COMES NOW, . . . Bustleton Services, Inc., . . . by and through [its] attorneys, . . . and offers a judgment to be taken against [it] by Plaintiffs as follows: in the amount of $6,944.44 to Walter Gonzales [sic], inclusive of costs and reasonable attorneys' fees accrued to this date; in the amount of $6,944.44 to Eder Morales, inclusive of costs and reasonable attorneys' fees accrued to this date; and, in the amount of $11,111.12 to Alberto Roblero, inclusive of costs and reasonable attorneys' fees accrued to date. This offer is made pursuant to Rule 68 of the Federal Rules of Civil Procedure and is not admissible except in a proceeding to determine costs and fees. If this offer is not accepted in writing within 10 days of today (the date of service), it shall be deemed withdrawn.

Doc. 13. Based on the logical reading of the language used by Defendant, I construe this to constitute a single offer in the amount of $25,000 to settle the claims of all three Plaintiffs.*fn14

Here, the judgments entered were: $5,012.44 for Mr. Gonzalez, $6,254.75 for Mr. Morales, and $7,228.49 for Mr. Roblero, for a total award of $18,495.68. To this, by the terms of the offer, the court must add reasonable attorneys' fees and costs incurred prior to the Offer of Judgment.*fn15 Up to and including March 18, 2009, Plaintiffs' counsel incurred reasonable fees of $10,470 (49.4 hours at $200, 1.6 hours at $350, and .2 at $150), and costs of $613.30, for a total of $11,083.30. Added to the judgment, this totals $29,578.98, surpassing the $25,000 Offer of Judgment.


As explained in this Memorandum, I have reduced Mr.

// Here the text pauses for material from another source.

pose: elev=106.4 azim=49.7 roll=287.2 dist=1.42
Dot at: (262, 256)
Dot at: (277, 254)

Santillo's hours by 11.6, Mr. Winebrake's hours by 7.8, reduced the billing rate for 22.3 of Mr. Santillo's hours by $50, and 1.2 hours by $100. Additionally, I have reduced the rate at which each attorney bills by $75 based on Mr. Santillo's representations to defense counsel and the arbitration panel. Despite the objection to such reduction in the Reply, by counsel's own representation, these rates were found reasonable by the Judge Caputo in the Middle District of Pennsylvania. I will hold counsel to their earlier representations.

Additionally, I find that the judgment entered, including a reasonable attorneys' fee (calculated by the court) and costs to the date of the Offer of Judgment exceeds the Offer of Judgment. Thus the Offer of Judgment has no effect on the calculation of cost or fees.

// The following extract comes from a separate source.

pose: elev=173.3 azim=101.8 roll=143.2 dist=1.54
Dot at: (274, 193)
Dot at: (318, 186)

Consistent with this Memorandum, I will Amend the Judgment entered in this case to include $73,195 for attorneys fees and $2,871.78 for costs.


AND NOW, this 18th day of August, 2010, upon consideration of the judgment previously entered in the case, the Motion for Attorneys' Fees and Costs, the response, and reply, and for the reasons stated in the accompanying Memorandum, IT IS HEREBY ORDERED that the Petition for Attorneys' Fees is GRANTED WITH MODIFICATION, the Defendant's Request for certain reductions to the requested hours is GRANTED IN PART, and the Defendant's Request for a reduction in the rates charged by counsel is GRANTED.

1. Plaintiffs are awarded $73,195 in attorneys' fees.

2. Plaintiffs are awarded $2,871.78 in costs.